I use indirect bonding and is by far superior. The timings are not rellevant in the study for sure. My direct bonding from cleaning to last curing is around 45 minutes/arch. When i do indirect bonding it takes maximum 15 minutes chairside per arch. I do the project from A to Z: project,stl files and printing. And i can see that the bonding is more precis in indirect bonding by far. And i can do this measurment without saliva, mirrors and other significant modifiers. So in my opinion, there is no going back to direct bonding after you make your indirect tehnique optim.
It is a pleasure for us, at the University of São Paulo’s School of Dentistry, to see your insights on such a relevant blog. First, we would like to express our gratitude for your comments and take this opportunity to share our perspectives.
We recognize that direct bonding of brackets in private clinics is typically accomplished in a shorter chair time.
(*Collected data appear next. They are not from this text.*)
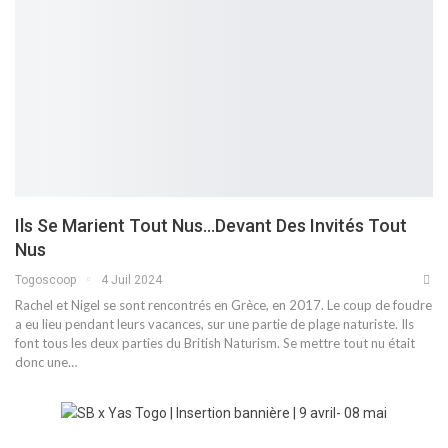
Ils Se Marient Tout Nus…devant Des Invités Tout
Nus
Togoscoop
4 Juil 2024
Rachel et Nigel se sont rencontrés en Grèce, en 2017. Le coup de foudre
a eu lieu pendant leurs vacances, sur une partie de plage naturiste. Ils
font tous les deux parties du British Naturism. Se mettre tout nu était
donc une…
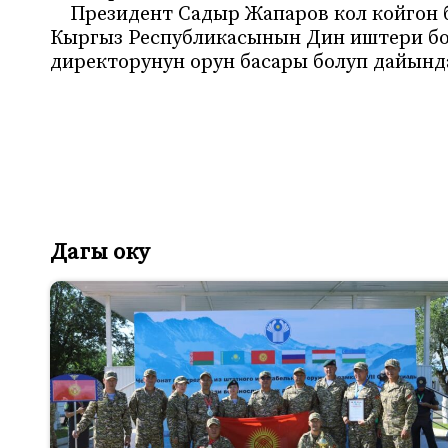
Президент Садыр Жапаров кол койгон 
Кыргыз Республикасынын Дин иштери б
директорунун орун басары болуп дайынд
Дагы оку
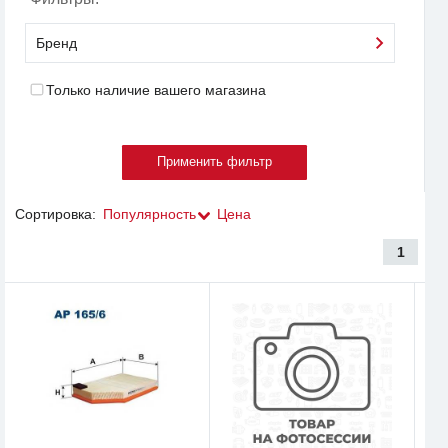
Бренд
Только наличие вашего магазина
Сортировка:
Популярность
Цена
1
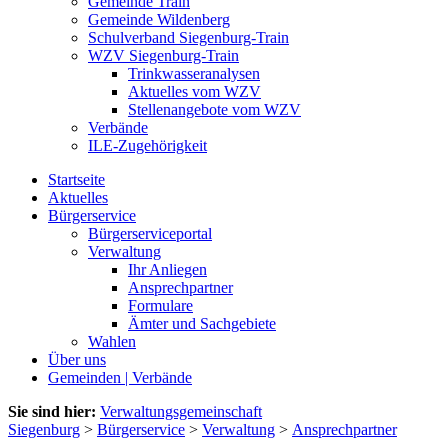
Gemeinde Train
Gemeinde Wildenberg
Schulverband Siegenburg-Train
WZV Siegenburg-Train
Trinkwasseranalysen
Aktuelles vom WZV
Stellenangebote vom WZV
Verbände
ILE-Zugehörigkeit
Startseite
Aktuelles
Bürgerservice
Bürgerserviceportal
Verwaltung
Ihr Anliegen
Ansprechpartner
Formulare
Ämter und Sachgebiete
Wahlen
Über uns
Gemeinden | Verbände
Sie sind hier:
Verwaltungsgemeinschaft
Siegenburg
>
Bürgerservice
>
Verwaltung
>
Ansprechpartner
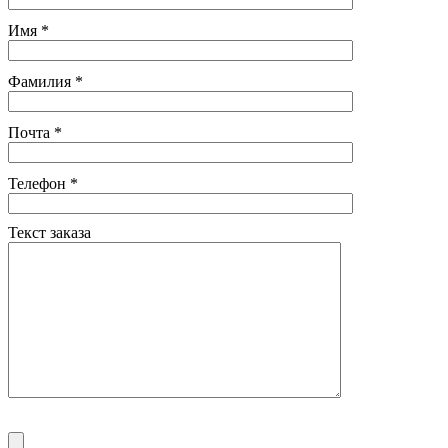
Имя
*
Фамилия
*
Почта
*
Телефон
*
Текст заказа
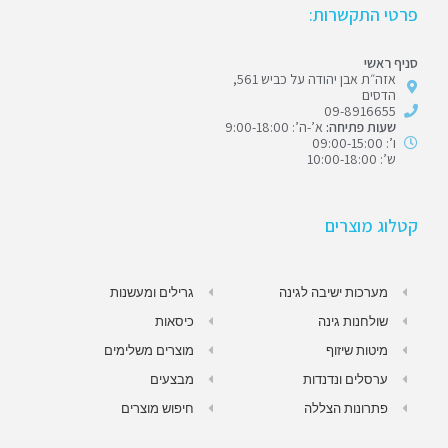
פרטי התקשרות:
סניף ראשי
אזה״ת אבן יהודה על כביש 561,
הדסים
09-8916655
שעות פתיחה:
א’-ה’: 9:00-18:00
ו’: 09:00-15:00
ש’: 10:00-18:00
קטלוג מוצרים
מערכות ישיבה לגינה
גרילים ומעשנות
שולחנות גינה
כיסאות
מיטות שיזוף
מוצרים משלימים
ערסלים ונדנדות
מבצעים
פתרונות הצללה
חיפוש מוצרים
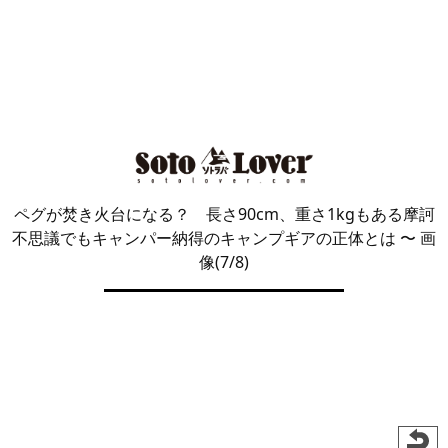
ペグが焚き火台になる？ 長さ90cm、重さ1kgもある摩訶
不思議でもキャンパー納得のキャンプギアの正体とは
〜 画
像(7/8)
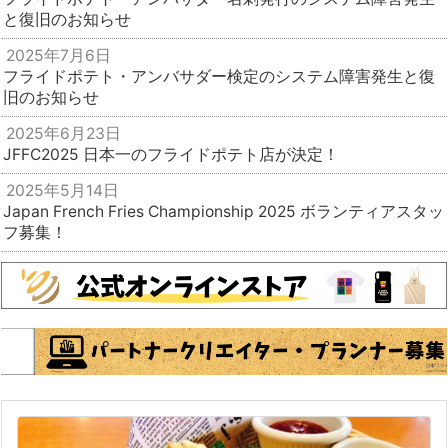
と復旧のお知らせ
2025年7月6日
フライドポテト・アンバサダー検定のシステム障害発生と復
旧のお知らせ
2025年6月23日
JFFC2025 日本一のフライドポテト店が決定！
2025年5月14日
Japan French Fries Championship 2025 ボランティアスタッ
フ募集！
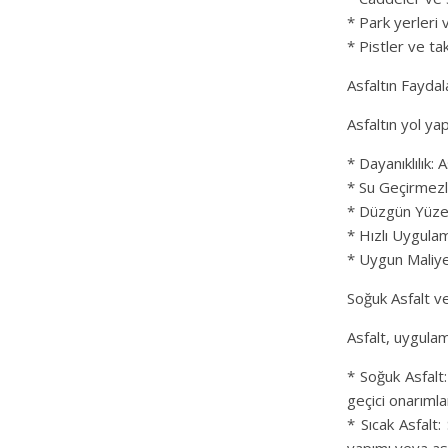
* Park yerleri 
* Pistler ve tak
Asfaltın Faydal
Asfaltın yol ya
* Dayanıklılık:
* Su Geçirmezli
* Düzgün Yüzey:
* Hızlı Uygulama
* Uygun Maliyet
Soğuk Asfalt ve
Asfalt, uygulam
* Soğuk Asfalt
geçici onarımlar
* Sıcak Asfalt:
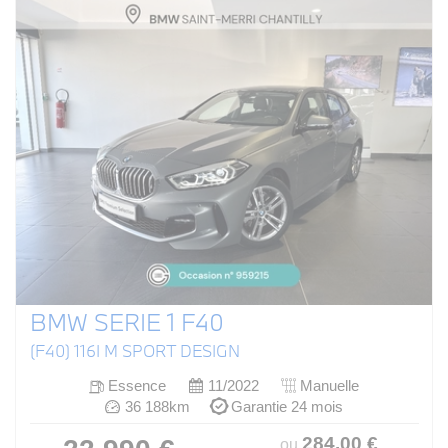
BMW SERIE 1 F40
(F40) 116I M SPORT DESIGN
Essence
11/2022
Manuelle
36 188km
Garantie 24 mois
284
.00
€
ou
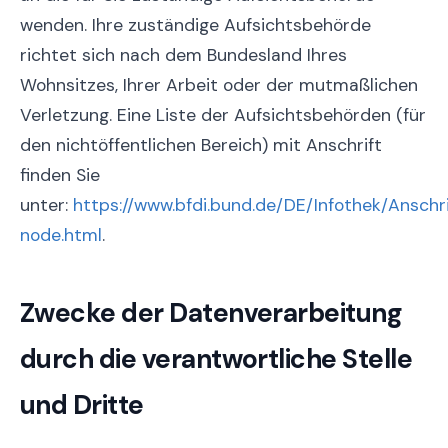
wenden. Ihre zuständige Aufsichtsbehörde
richtet sich nach dem Bundesland Ihres
Wohnsitzes, Ihrer Arbeit oder der mutmaßlichen
Verletzung. Eine Liste der Aufsichtsbehörden (für
den nichtöffentlichen Bereich) mit Anschrift
finden Sie
unter:
https://www.bfdi.bund.de/DE/Infothek/Anschri
node.html
.
Zwecke der Datenverarbeitung
durch die verantwortliche Stelle
und Dritte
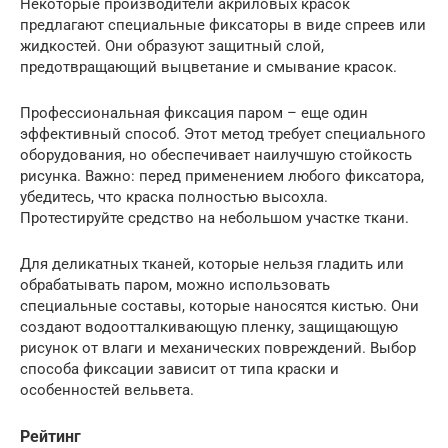
Некоторые производители акриловых красок
предлагают специальные фиксаторы в виде спреев или
жидкостей. Они образуют защитный слой,
предотвращающий выцветание и смывание красок.
Профессиональная фиксация паром – еще один
эффективный способ. Этот метод требует специального
оборудования, но обеспечивает наилучшую стойкость
рисунка. Важно: перед применением любого фиксатора,
убедитесь, что краска полностью высохла.
Протестируйте средство на небольшом участке ткани.
Для деликатных тканей, которые нельзя гладить или
обрабатывать паром, можно использовать
специальные составы, которые наносятся кистью. Они
создают водоотталкивающую пленку, защищающую
рисунок от влаги и механических повреждений. Выбор
способа фиксации зависит от типа краски и
особенностей вельвета.
Рейтинг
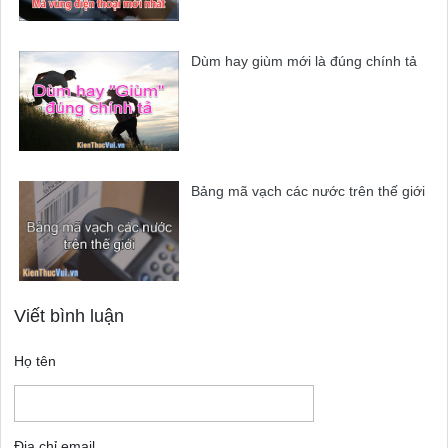
Dùm hay giùm mới là đúng chính tả
Bảng mã vạch các nước trên thế giới
Viết bình luận
Họ tên
Địa chỉ email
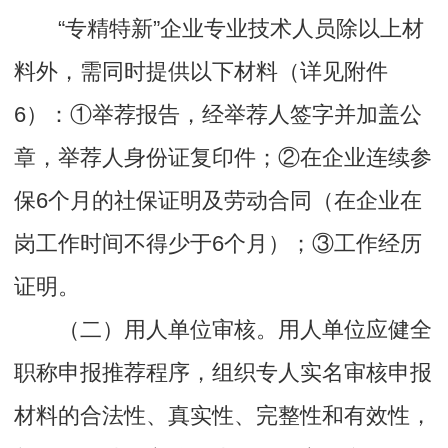
“专精特新”企业专业技术人员除以上材
料外，需同时提供以下材料（详见附件
6）：①举荐报告，经举荐人签字并加盖公
章，举荐人身份证复印件；②在企业连续参
保6个月的社保证明及劳动合同（在企业在
岗工作时间不得少于6个月）；③工作经历
证明。
（二）用人单位审核。用人单位应健全
职称申报推荐程序，组织专人实名审核申报
材料的合法性、真实性、完整性和有效性，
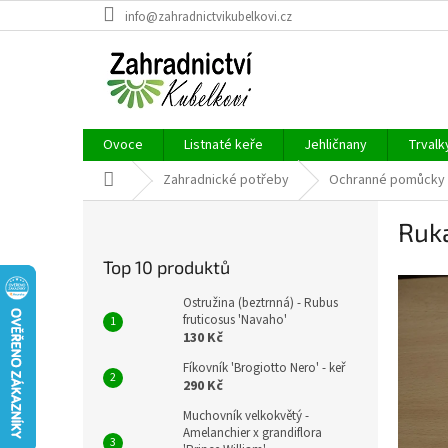
Přejít
info@zahradnictvikubelkovi.cz
na
obsah
Ovoce
Listnaté keře
Jehličnany
Trvalk
Domů
Zahradnické potřeby
Ochranné pomůcky
P
Ruka
o
s
Top 10 produktů
t
r
Ostružina (beztrnná) - Rubus
a
fruticosus 'Navaho'
130 Kč
n
n
Fíkovník 'Brogiotto Nero' - keř
í
290 Kč
p
Muchovník velkokvětý -
a
Amelanchier x grandiflora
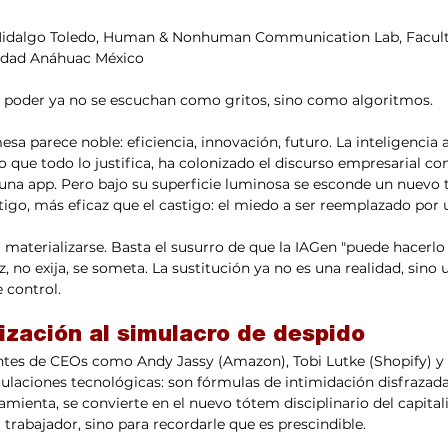
o Hidalgo Toledo, Human & Nonhuman Communication Lab, Facult
idad Anáhuac México
e poder ya no se escuchan como gritos, sino como algoritmos.
esa parece noble: eficiencia, innovación, futuro. La inteligencia ar
que todo lo justifica, ha colonizado el discurso empresarial con 
una app. Pero bajo su superficie luminosa se esconde un nuevo t
átigo, más eficaz que el castigo: el miedo a ser reemplazado por
materializarse. Basta el susurro de que la IAGen "puede hacerlo 
z, no exija, se someta. La sustitución ya no es una realidad, sino 
 control.
ización al simulacro de despido
ntes de CEOs como Andy Jassy (Amazon), Tobi Lutke (Shopify) y 
laciones tecnológicas: son fórmulas de intimidación disfrazada
amienta, se convierte en el nuevo tótem disciplinario del capital
l trabajador, sino para recordarle que es prescindible.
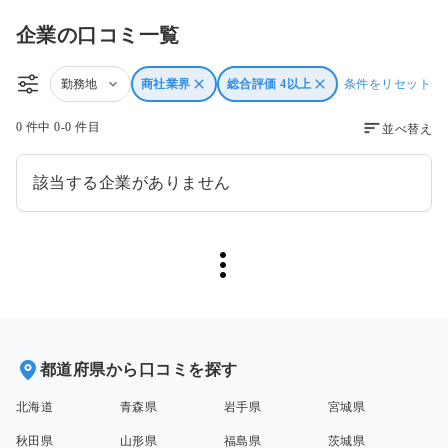
企業の口コミ一覧
勤務地
商社業界
総合評価 4以上
条件をリセット
0 件中 0-0 件目
並べ替え
該当する企業がありません
都道府県から口コミを探す
北海道
青森県
岩手県
宮城県
秋田県
山形県
福島県
茨城県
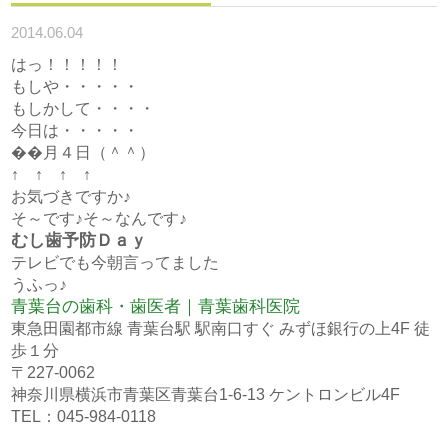
2014.06.04
はっ！！！！！
もしや・・・・・
もしかして・・・・
今日は・・・・・
��月４日（＾＾）
↑ ↑ ↑ ↑
お気づきですか♪
そ～です♪そ～なんです♪
むし歯予防Ｄａｙ
テレビでも今朝言ってました
うふっ♪
青葉台の歯科・歯医者｜青葉歯科医院
東急田園都市線 青葉台駅 駅南口すぐ みずほ銀行の上4F 徒
歩１分
〒227-0062
神奈川県横浜市青葉区青葉台1-6-13 ケントロンビル4F
TEL：045-984-0118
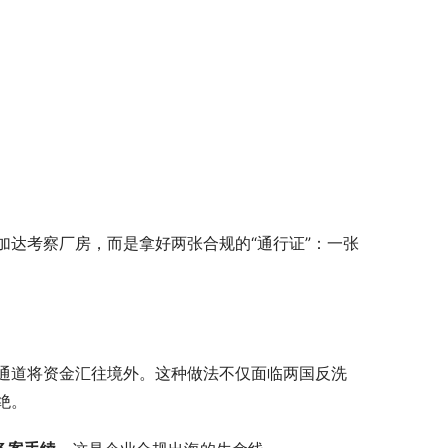
达考察厂房，而是拿好两张合规的“通行证”：一张
通道将资金汇往境外。这种做法不仅面临两国反洗
绝。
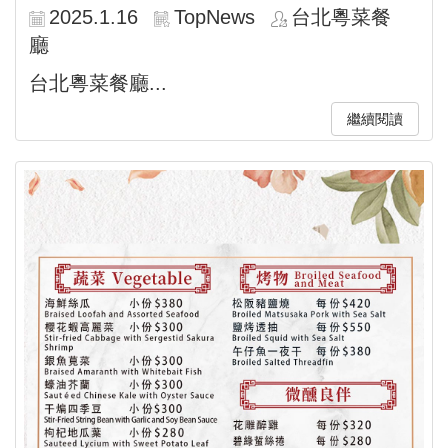
2025.1.16
TopNews
台北粵菜餐
廳
台北粵菜餐廳...
繼續閱讀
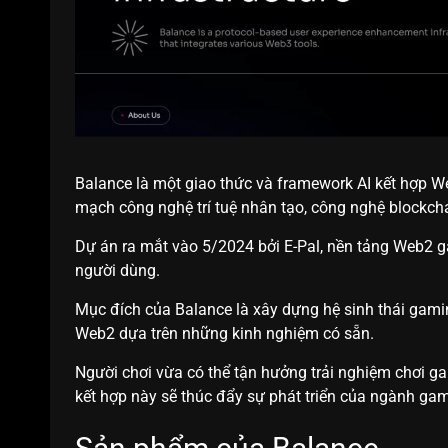
Balance là một giao thức và framework AI kết hợp We
mạch công nghệ trí tuệ nhân tạo, công nghệ blockcha
Dự án ra mắt vào 5/2024 bởi E-Pal, nền tảng Web2 g
người dùng.
Mục đích của Balance là xây dựng hệ sinh thái gami
Web2 dựa trên những kinh nghiệm có sẵn.
Người chơi vừa có thể tận hưởng trải nghiệm chơi g
kết hợp này sẽ thúc đẩy sự phát triển của ngành ga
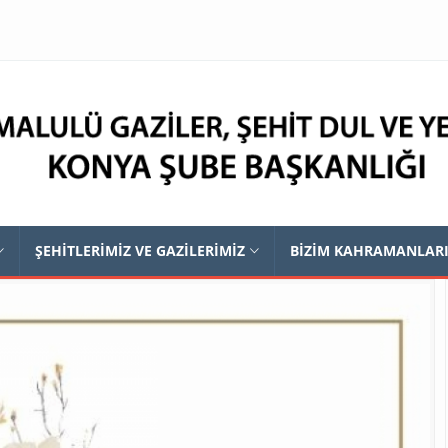
ŞEHİTLERİMİZ VE GAZİLERİMİZ
BİZİM KAHRAMANLAR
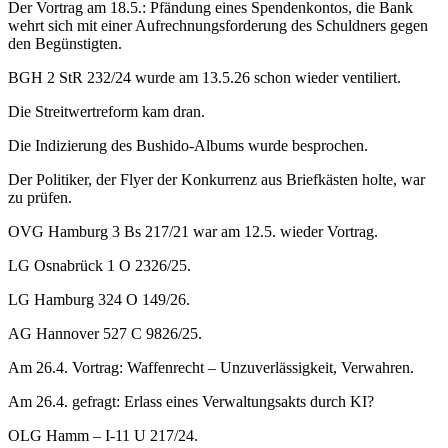
Der Vortrag am 18.5.: Pfändung eines Spendenkontos, die Bank
wehrt sich mit einer Aufrechnungsforderung des Schuldners gegen
den Begünstigten.
BGH 2 StR 232/24 wurde am 13.5.26 schon wieder ventiliert.
Die Streitwertreform kam dran.
Die Indizierung des Bushido-Albums wurde besprochen.
Der Politiker, der Flyer der Konkurrenz aus Briefkästen holte, war
zu prüfen.
OVG Hamburg 3 Bs 217/21 war am 12.5. wieder Vortrag.
LG Osnabrück 1 O 2326/25.
LG Hamburg 324 O 149/26.
AG Hannover 527 C 9826/25.
Am 26.4. Vortrag: Waffenrecht – Unzuverlässigkeit, Verwahren.
Am 26.4. gefragt: Erlass eines Verwaltungsakts durch KI?
OLG Hamm – I-11 U 217/24.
However, this clinical trial was conducted in a university setting, which introduced certain constraints impacting bonding time. Perhaps we could have considered omitting the outlier you mentioned. Regarding our conclusion, as you pointed out, we tend to view the glass as half full, embracing a positive outlook.
In terms of accuracy, the three methods yielded similar results, which suggests that CAD/CAM technology could be planned by the orthodontist and executed by a well-trained assistant, for example. This could enhance the orthodontist’s quality of life by reducing the need for their physical presence during bonding, without compromising the accuracy of the planned outcome.
In our opinion, digital indirect bonding of brackets represents an inevitable progression in orthodontics.